# ASSIGNMENT
Where the records below show a line containing "- [Sqlite3 Flutter", start copying; end with the line containing "- **Coordinator**: Coordinator", and copy it too.

Source texts of formatted documents

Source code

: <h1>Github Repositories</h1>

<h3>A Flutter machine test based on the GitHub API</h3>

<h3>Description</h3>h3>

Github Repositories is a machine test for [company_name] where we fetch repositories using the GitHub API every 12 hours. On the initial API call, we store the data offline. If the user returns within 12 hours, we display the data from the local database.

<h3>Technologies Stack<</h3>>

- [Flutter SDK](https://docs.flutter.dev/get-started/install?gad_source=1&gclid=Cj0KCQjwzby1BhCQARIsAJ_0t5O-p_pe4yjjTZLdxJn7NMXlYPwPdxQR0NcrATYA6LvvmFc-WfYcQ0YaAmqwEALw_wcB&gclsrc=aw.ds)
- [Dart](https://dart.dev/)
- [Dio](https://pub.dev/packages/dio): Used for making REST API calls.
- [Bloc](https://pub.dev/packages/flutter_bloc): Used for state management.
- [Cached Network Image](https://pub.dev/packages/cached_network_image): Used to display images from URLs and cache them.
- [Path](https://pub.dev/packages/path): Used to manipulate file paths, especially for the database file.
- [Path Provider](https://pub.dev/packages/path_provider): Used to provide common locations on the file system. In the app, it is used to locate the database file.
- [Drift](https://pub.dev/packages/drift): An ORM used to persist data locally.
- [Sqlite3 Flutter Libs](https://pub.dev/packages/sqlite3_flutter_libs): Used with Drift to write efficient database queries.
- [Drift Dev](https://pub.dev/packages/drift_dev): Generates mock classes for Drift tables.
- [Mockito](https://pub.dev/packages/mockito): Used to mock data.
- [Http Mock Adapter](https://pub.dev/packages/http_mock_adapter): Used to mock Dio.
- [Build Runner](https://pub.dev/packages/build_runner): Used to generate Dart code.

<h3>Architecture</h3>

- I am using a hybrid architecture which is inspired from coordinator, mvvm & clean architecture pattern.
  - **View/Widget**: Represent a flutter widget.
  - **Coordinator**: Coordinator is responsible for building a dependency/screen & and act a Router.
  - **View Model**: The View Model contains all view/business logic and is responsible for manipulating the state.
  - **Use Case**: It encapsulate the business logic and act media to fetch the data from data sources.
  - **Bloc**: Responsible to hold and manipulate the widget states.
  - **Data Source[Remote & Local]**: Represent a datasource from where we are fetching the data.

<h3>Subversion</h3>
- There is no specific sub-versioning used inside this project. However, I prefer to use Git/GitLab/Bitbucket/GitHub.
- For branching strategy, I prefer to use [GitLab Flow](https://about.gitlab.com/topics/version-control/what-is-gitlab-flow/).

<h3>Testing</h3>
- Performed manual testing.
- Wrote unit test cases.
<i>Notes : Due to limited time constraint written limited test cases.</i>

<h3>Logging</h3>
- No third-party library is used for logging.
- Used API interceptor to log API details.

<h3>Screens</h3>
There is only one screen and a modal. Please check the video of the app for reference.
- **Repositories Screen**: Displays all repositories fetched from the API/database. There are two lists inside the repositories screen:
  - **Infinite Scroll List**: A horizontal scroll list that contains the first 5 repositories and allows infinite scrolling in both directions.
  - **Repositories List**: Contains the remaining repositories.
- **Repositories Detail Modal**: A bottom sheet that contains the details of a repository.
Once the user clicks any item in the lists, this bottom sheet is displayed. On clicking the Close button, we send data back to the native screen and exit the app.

# RESPONSE TO THIS TASK
- [Sqlite3 Flutter Libs](https://pub.dev/packages/sqlite3_flutter_libs): Used with Drift to write efficient database queries.
- [Drift Dev](https://pub.dev/packages/drift_dev): Generates mock classes for Drift tables.
- [Mockito](https://pub.dev/packages/mockito): Used to mock data.
- [Http Mock Adapter](https://pub.dev/packages/http_mock_adapter): Used to mock Dio.
- [Build Runner](https://pub.dev/packages/build_runner): Used to generate Dart code.

<h3>Architecture</h3>

- I am using a hybrid architecture which is inspired from coordinator, mvvm & clean architecture pattern.
  - **View/Widget**: Represent a flutter widget.
  - **Coordinator**: Coordinator is responsible for building a dependency/screen & and act a Router.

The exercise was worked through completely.